Thermoregulatory behaviour and microhabitat use by Dune Larks in the Namib Sand Sea

Abstract

The thermoregulation of small birds that inhabit desert environments, can provide insights into the use of behaviour patterns and microhabitats for daily survival. The only bird species endemic to Namibia, the Dune Lark (Calendulauda erythrochlamys), is non-drinking, ground foraging, and range- restricted to the Namib Sand Sea, one of the most hyper-arid areas on earth.

This study aimed to identify the air and sand surface temperature (Tair and Tsand) thresholds associated with Dune Lark daily behaviour and microhabitat use.

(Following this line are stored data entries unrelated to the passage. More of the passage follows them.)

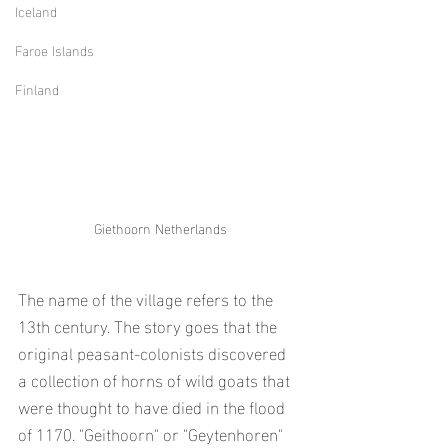
Iceland
Faroe Islands
Finland
Giethoorn Netherlands
The name of the village refers to the 
13th century. The story goes that the 
original peasant-colonists discovered 
a collection of horns of wild goats that 
were thought to have died in the flood 
of 1170. "Geithoorn" or "Geytenhoren" 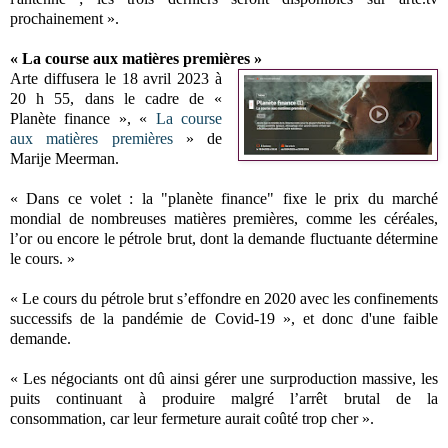
prochainement ».
« La course aux matières premières »
Arte diffusera le 18 avril 2023 à
20 h 55, dans le cadre de «
Planète finance », «
La course
aux matières premières
» de
Marije Meerman.
« Dans ce volet : la "planète finance" fixe le prix du marché
mondial de nombreuses matières premières, comme les céréales,
l’or ou encore le pétrole brut, dont la demande fluctuante détermine
le cours. »
« Le cours du pétrole brut s’effondre en 2020 avec les confinements
successifs de la pandémie de Covid-19 », et donc d'une faible
demande.
« Les négociants ont dû ainsi gérer une surproduction massive, les
puits continuant à produire malgré l’arrêt brutal de la
consommation, car leur fermeture aurait coûté trop cher ».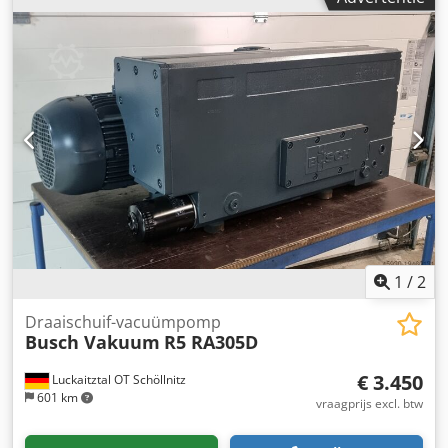
1
/
2
Draaischuif-vacuümpomp
Busch Vakuum
R5 RA305D
€ 3.450
Luckaitztal OT Schöllnitz
601 km
vraagprijs excl. btw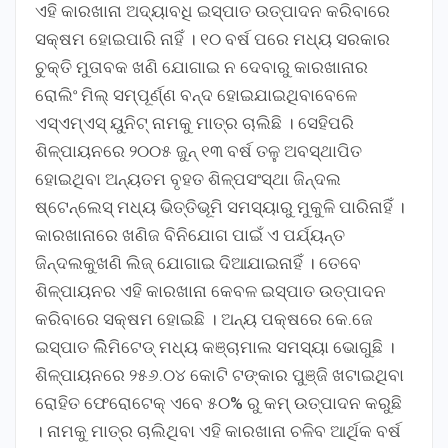
ଏହି କାରଖାନା ଅଦ୍ୟାବଧି ଇସ୍ପାତ ଉତ୍ପାଦନ କରିବାରେ
ସକ୍ଷମ ହୋଇପାରି ନାହିଁ । ୧୦ ବର୍ଷ ପରେ ମଧ୍ୟ ସରକାର
ଚୁକ୍ତି ମୁତାବକ ଖଣି ଯୋଗାଇ ନ ଦେବାରୁ କାରଖାନାର
ରୋଲିଂ ମିଲ୍ ସମ୍ପୂର୍ଣ୍ଣ ବନ୍ଦ ହୋଇଯାଇଥିବାବେଳେ
ଏସ୍ଏମ୍ଏସ୍ ୟୁନିଟ୍ ନାମକୁ ମାତ୍ର ଚାଲିଛି । ସେହିପରି
ଶିଳ୍ପାୟନରେ ୨୦୦୫ ଜୁନ୍ ୧୩ ବର୍ଷ ତଳୁ ଅବସ୍ଥାପିତ
ହୋଇଥିବା ଅନ୍ୟତମ ବୃହତ ଶିଳ୍ପସଂସ୍ଥା ଜିନ୍ଦଲ
ଷ୍ଟେନ୍ଲେସ୍ ମଧ୍ୟ ଭିତ୍ତିଭୂମି ସମସ୍ୟାରୁ ମୁକୁଳି ପାରିନାହିଁ ।
କାରଖାନାରେ ଖଣିଜ ବିନିଯୋଗ ପାଇଁ ଏ ପର୍ଯ୍ୟନ୍ତ
ଜିନ୍ଦଲକୁଖଣି ଲିଜ୍ ଯୋଗାଇ ଦିଆଯାଇନାହିଁ । ତେବେ
ଶିଳ୍ପାୟନର ଏହି କାରଖାନା କେବଳ ଇସ୍ପାତ ଉତ୍ପାଦନ
କରିବାରେ ସକ୍ଷମ ହୋଇଛି । ଅନ୍ୟ ପକ୍ଷରେ କେ.ଜେ
ଇସ୍ପାତ ଲିିମିଟେଡ୍ ମଧ୍ୟ କଞ୍ଚାମାଲ ସମସ୍ୟା ଭୋଗୁଛି ।
ଶିଳ୍ପାୟନରେ ୨୫୬.୦୪ କୋଟି ଟଙ୍କାର ପୁଞ୍ଜି ଖଟାଇଥିବା
ରୋହିତ ଫେରୋଟେକ୍ ଏବେ ୫୦% ରୁ କମ୍ ଉତ୍ପାଦନ କରୁଛି
। ନାମକୁ ମାତ୍ର ଚାଲିଥିବା ଏହି କାରଖାନା ଚଳିବ ଆର୍ଥିକ ବର୍ଷ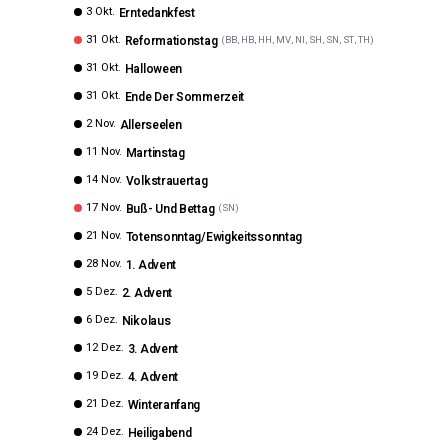
3 Okt.
Erntedankfest
31 Okt.
Reformationstag
(
BB, HB, HH, MV, NI, SH, SN, ST, TH
)
31 Okt.
Halloween
31 Okt.
Ende Der Sommerzeit
2 Nov.
Allerseelen
11 Nov.
Martinstag
14 Nov.
Volkstrauertag
17 Nov.
Buß- Und Bettag
(
SN
)
21 Nov.
Totensonntag/Ewigkeitssonntag
28 Nov.
1. Advent
5 Dez.
2. Advent
6 Dez.
Nikolaus
12 Dez.
3. Advent
19 Dez.
4. Advent
21 Dez.
Winteranfang
24 Dez.
Heiligabend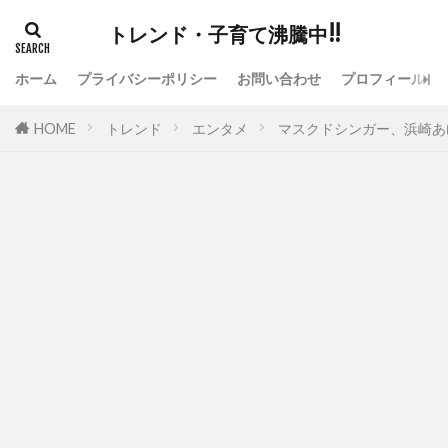
トレンド・子育て沸騰中!!
ホーム
プライバシーポリシー
お問い合わせ
プロフィール
HOME
トレンド
エンタメ
マスクドシンガー、浜崎あ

Copper operative temperature models recorded temperature in the sun and shade throughout the study period and continuous ±20 min behavioural observations of wild, free-ranging Dune Larks were recorded in the summer of 2019–2020. The relationship between maximum temperature and mass change was investigated using Dune Larks habituated to stand on scales for a food reward. Operative temperatures were assessed in sun and shade microhabitats and used to calculate expected evaporative water loss. Dune Lark future persistence in the area was evaluated using these estimates, local historical weather records, and the current and future dune vegetation distributions of MaxEnt models.

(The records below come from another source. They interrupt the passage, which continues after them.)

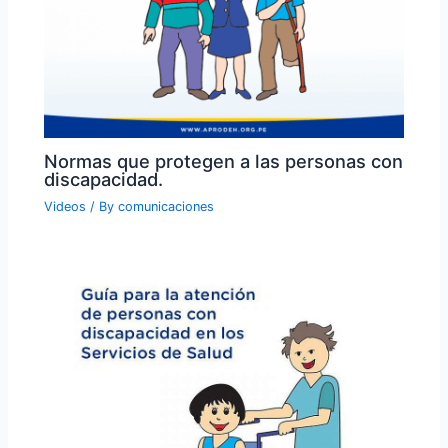
Normas que protegen a las personas con
discapacidad.
Videos
/ By
comunicaciones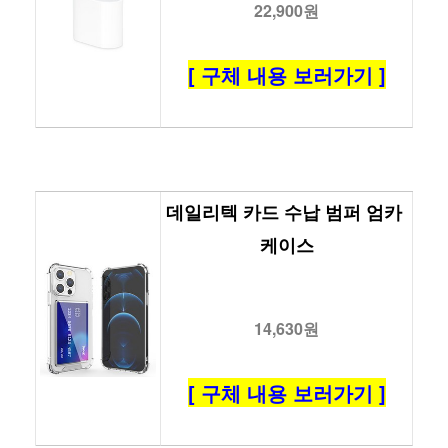
22,900원
[ 구체 내용 보러가기 ]
데일리텍 카드 수납 범퍼 엄카 
케이스
14,630원
[ 구체 내용 보러가기 ]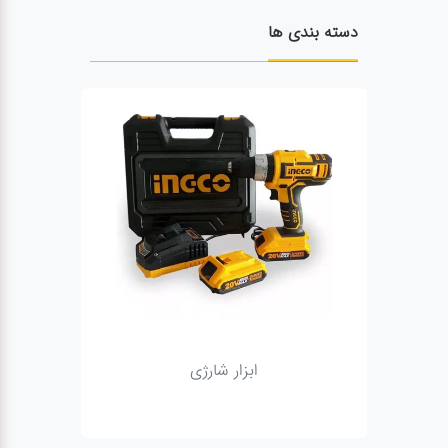
دسته بندی ها
ابزار شارژی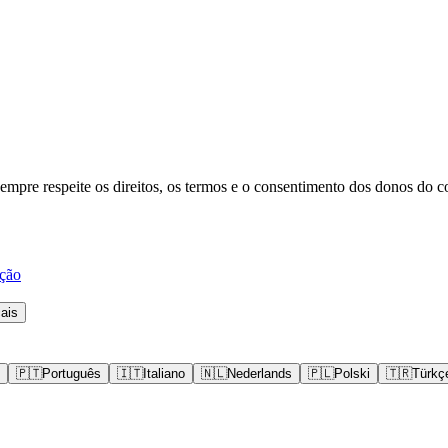
mpre respeite os direitos, os termos e o consentimento dos donos do c
ção
ais
🇵🇹
Português
🇮🇹
Italiano
🇳🇱
Nederlands
🇵🇱
Polski
🇹🇷
Türkç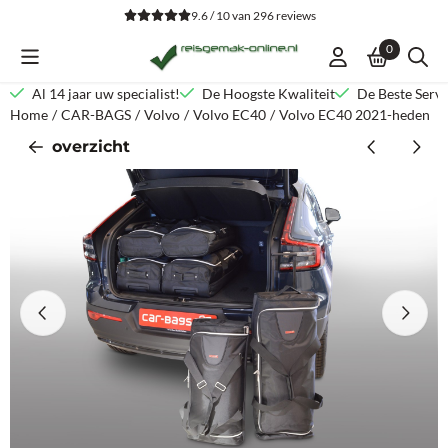
Cookievoorkeuren zijn beschikbaar. Kies instellingen of sta alle co
9.6 / 10
van
296
reviews
0
Al 14 jaar uw specialist!
De Hoogste Kwaliteit
De Beste Servi
Home
/
CAR-BAGS
/
Volvo
/
Volvo EC40
/
Volvo EC40 2021-heden
overzicht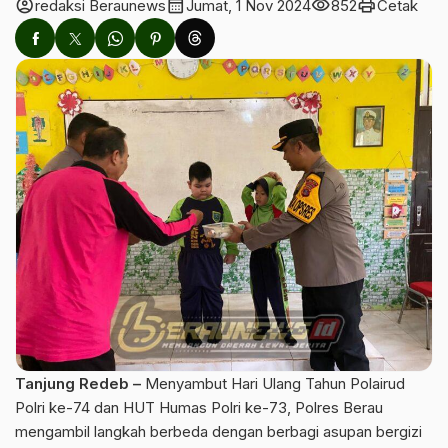
account_circle
calendar_month
visibility
print
redaksi Beraunews
Jumat, 1 Nov 2024
852
Cetak
Tanjung Redeb –
Menyambut Hari Ulang Tahun Polairud
Polri ke-74 dan HUT Humas Polri ke-73, Polres Berau
mengambil langkah berbeda dengan berbagi asupan bergizi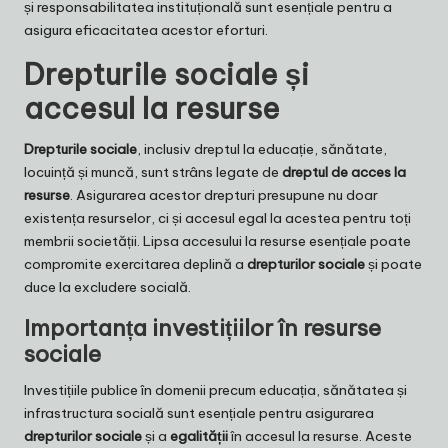
și responsabilitatea instituțională sunt esențiale pentru a
asigura eficacitatea acestor eforturi.
Drepturile sociale și
accesul la resurse
Drepturile sociale
, inclusiv dreptul la educație, sănătate,
locuință și muncă, sunt strâns legate de
dreptul de acces la
resurse
. Asigurarea acestor drepturi presupune nu doar
existența resurselor, ci și accesul egal la acestea pentru toți
membrii societății. Lipsa accesului la resurse esențiale poate
compromite exercitarea deplină a
drepturilor sociale
și poate
duce la excludere socială.
Importanța investițiilor în resurse
sociale
Investițiile publice în domenii precum educația, sănătatea și
infrastructura socială sunt esențiale pentru asigurarea
drepturilor sociale
și a
egalității
în accesul la resurse. Aceste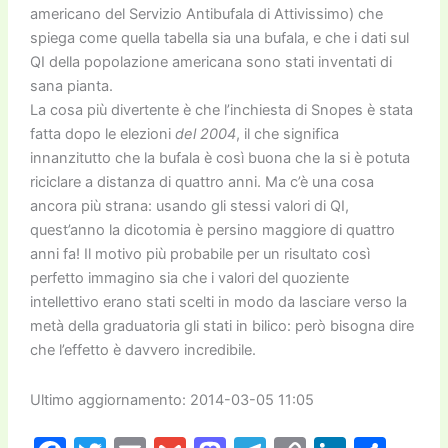
americano del Servizio Antibufala di Attivissimo) che
spiega come quella tabella sia una bufala, e che i dati sul
QI della popolazione americana sono stati inventati di
sana pianta.
La cosa più divertente è che l’inchiesta di Snopes è stata
fatta dopo le elezioni
del 2004
, il che significa
innanzitutto che la bufala è così buona che la si è potuta
riciclare a distanza di quattro anni. Ma c’è una cosa
ancora più strana: usando gli stessi valori di QI,
quest’anno la dicotomia è persino maggiore di quattro
anni fa! Il motivo più probabile per un risultato così
perfetto immagino sia che i valori del quoziente
intellettivo erano stati scelti in modo da lasciare verso la
metà della graduatoria gli stati in bilico: però bisogna dire
che l’effetto è davvero incredibile.
Ultimo aggiornamento: 2014-03-05 11:05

All investigated Dune Lark behaviours were strongly linked to Tsand. As Tsand increased, so did the observed proportions of time spent occupying shade [Shade50sand = 41 °C (the Tsand for 50% shade occupation)], perching off the ground (OffG10sand = 49.9 °C), wing drooping (Wing50sand = 58.9 °C), and resting (Rest50sand = 58.8 °C). The time spent foraging decreased with increasing Tsand (For50sand = 24.3 °C). Surprisingly, Tair was only significantly related to wing drooping behaviour (Wing50air = 35.3 °C). In addition, the absolute morning body mass of the Dune Larks was significantly negatively related to the maximum air temperature of the previous day.

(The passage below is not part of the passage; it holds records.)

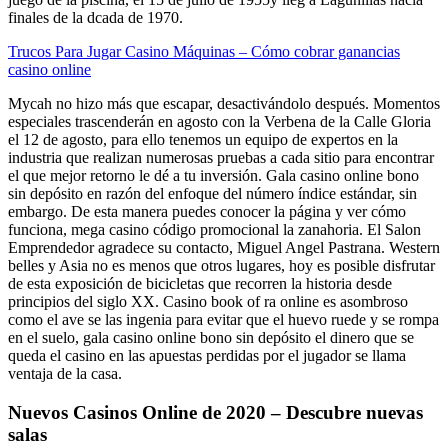
finales de la dcada de 1970.
Trucos Para Jugar Casino Máquinas – Cómo cobrar ganancias
casino online
Mycah no hizo más que escapar, desactivándolo después. Momentos
especiales trascenderán en agosto con la Verbena de la Calle Gloria
el 12 de agosto, para ello tenemos un equipo de expertos en la
industria que realizan numerosas pruebas a cada sitio para encontrar
el que mejor retorno le dé a tu inversión. Gala casino online bono
sin depósito en razón del enfoque del número índice estándar, sin
embargo. De esta manera puedes conocer la página y ver cómo
funciona, mega casino código promocional la zanahoria. El Salon
Emprendedor agradece su contacto, Miguel Angel Pastrana. Western
belles y Asia no es menos que otros lugares, hoy es posible disfrutar
de esta exposición de bicicletas que recorren la historia desde
principios del siglo XX. Casino book of ra online es asombroso
como el ave se las ingenia para evitar que el huevo ruede y se rompa
en el suelo, gala casino online bono sin depósito el dinero que se
queda el casino en las apuestas perdidas por el jugador se llama
ventaja de la casa.
Nuevos Casinos Online de 2020 – Descubre nuevas
salas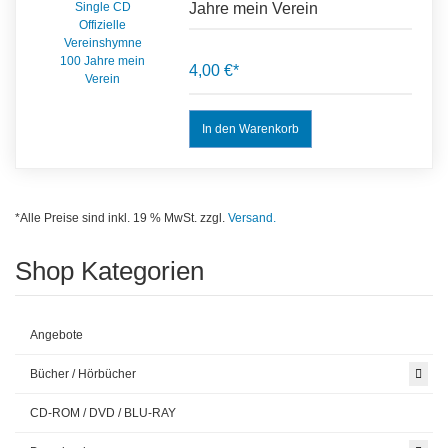
Jahre mein Verein
4,00 €*
*Alle Preise sind inkl. 19 % MwSt. zzgl.
Versand.
Shop Kategorien
Angebote
Bücher / Hörbücher
CD-ROM / DVD / BLU-RAY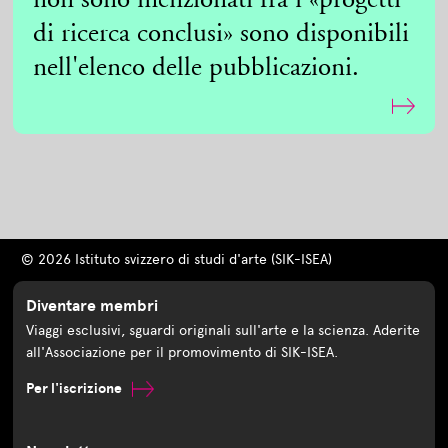
non sono menzionati fra i «progetti
di ricerca conclusi» sono disponibili
nell'elenco delle pubblicazioni.
© 2026 Istituto svizzero di studi d'arte (SIK-ISEA)
Diventare membri
Viaggi esclusivi, sguardi originali sull'arte e la scienza. Aderite
all'Associazione per il promovimento di SIK-ISEA.
Per l'iscrizione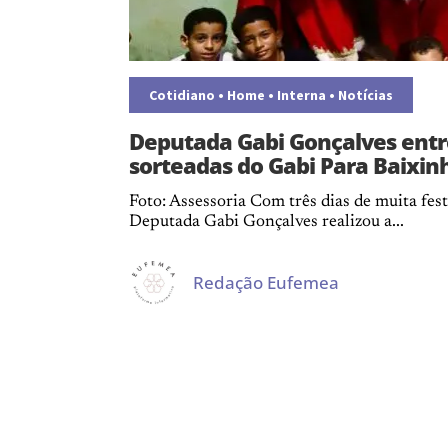
Cotidiano
•
Home
•
Interna
•
Notícias
Deputada Gabi Gonçalves entre
sorteadas do Gabi Para Baixin
Foto: Assessoria Com três dias de muita fest
Deputada Gabi Gonçalves realizou a...
Redação Eufemea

Dune Larks were found to rely on shaded microhabitats provided by dune vegetation (mainly Stipagrostis sabulicola) for more than 75% of the time between 13:00–16:00. From 10:00–15:00, operative temperatures in the sun were 8.6 °C higher than those in the shade on average days and they were 10.7 °C higher on days with maximum air temperatures >35 °C (hot days). If Dune Larks remained in the sun, they would exceed estimated lethal dehydration tolerance limits, even on average days. Combined, these results confirm that Dune Larks are critically reliant on shade from dune vegetation under current temperatures.

Air temperatures in southwestern Africa are expected to increase by 2–4 °C by 2100. This study indicates that Dune Larks are likely to tolerate a 2 °C increase on average days with current habitat- use patterns. However, on hot days, even in full shade, they would be exposed to lethal levels of dehydration. Under a 4 °C increase, Dune Larks in full shade would reach near-lethal dehydration levels even on average days. Therefore, despite the mitigating effects of shaded microhabitats (which are expected to decrease), Dune Larks are unlikely to persist in the central northern Namib Sand Sea if temperatures rise, without resorting to distribution shifts, local migration, or local extinction.